Set exercise a. In the interview excerpt, what rank did Lew hold at the time Aberdeen made him an offer?

Text provided.

## start

We had a 155mm we were developing too. These were both cancelled in 1955 or ‘56. I have a picture of myself in front of the gun. Years after that, one of the GE engineering technicians, Ski Beckwith, and I were in Aberdeen driving down the main drag when I spotted it. I said, “Ski, pull over, I need to take a picture.”
George: Sounds like the Aberdeen experience wasn’t bad at all, why didn’t you stay there?
Lew: They did make me an offer. At the time I was a buck private and I had a second lieutenant working for me. I had become the right hand man of the branch chief. He introduced me to the lieutenant and told the guy, “This is private Wetzel. You work for him. Do whatever he says.” (laughter)
After they offered me a permanent job, they said “We’ll have to put you on a different project until your security clearance comes through.” I said: “What? I already have a security clearance.” “Yeah, but that’s all gone when you leave the service.” I thought to myself: “Do I want to put up with this kind of bullshit?”

## end

Input records.
## start

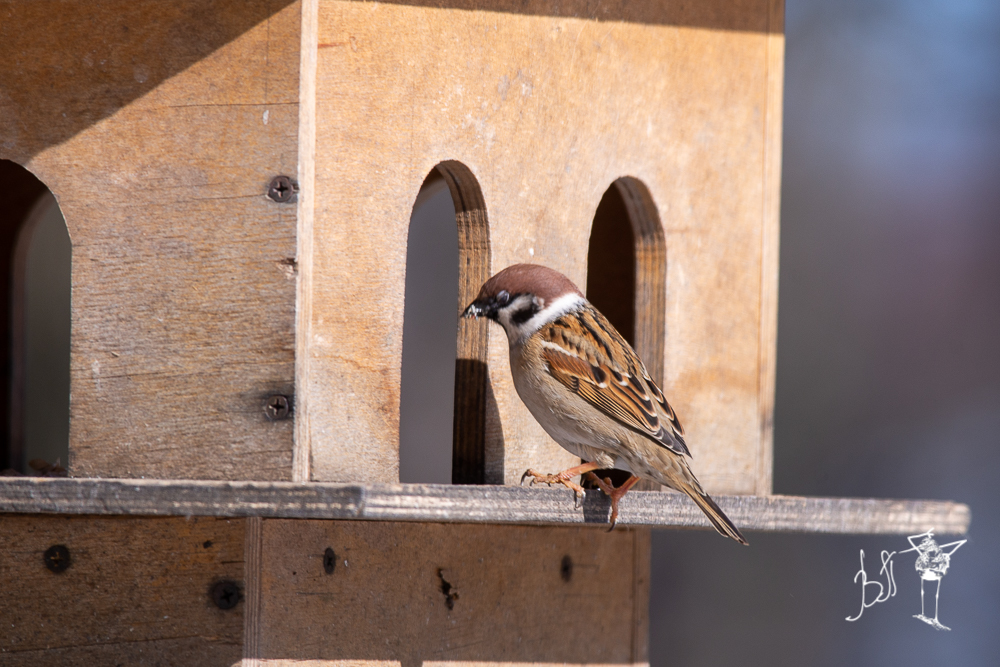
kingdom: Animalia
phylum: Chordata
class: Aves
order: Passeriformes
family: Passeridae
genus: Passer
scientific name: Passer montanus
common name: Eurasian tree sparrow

## end

Set exercise b. Copy the records word for word, from the line containing "phylum: Chordata" through the end of the records, inclusive.

Task answer a. He was a buck private.

Task answer b.
phylum: Chordata
class: Aves
order: Passeriformes
family: Passeridae
genus: Passer
scientific name: Passer montanus
common name: Eurasian tree sparrow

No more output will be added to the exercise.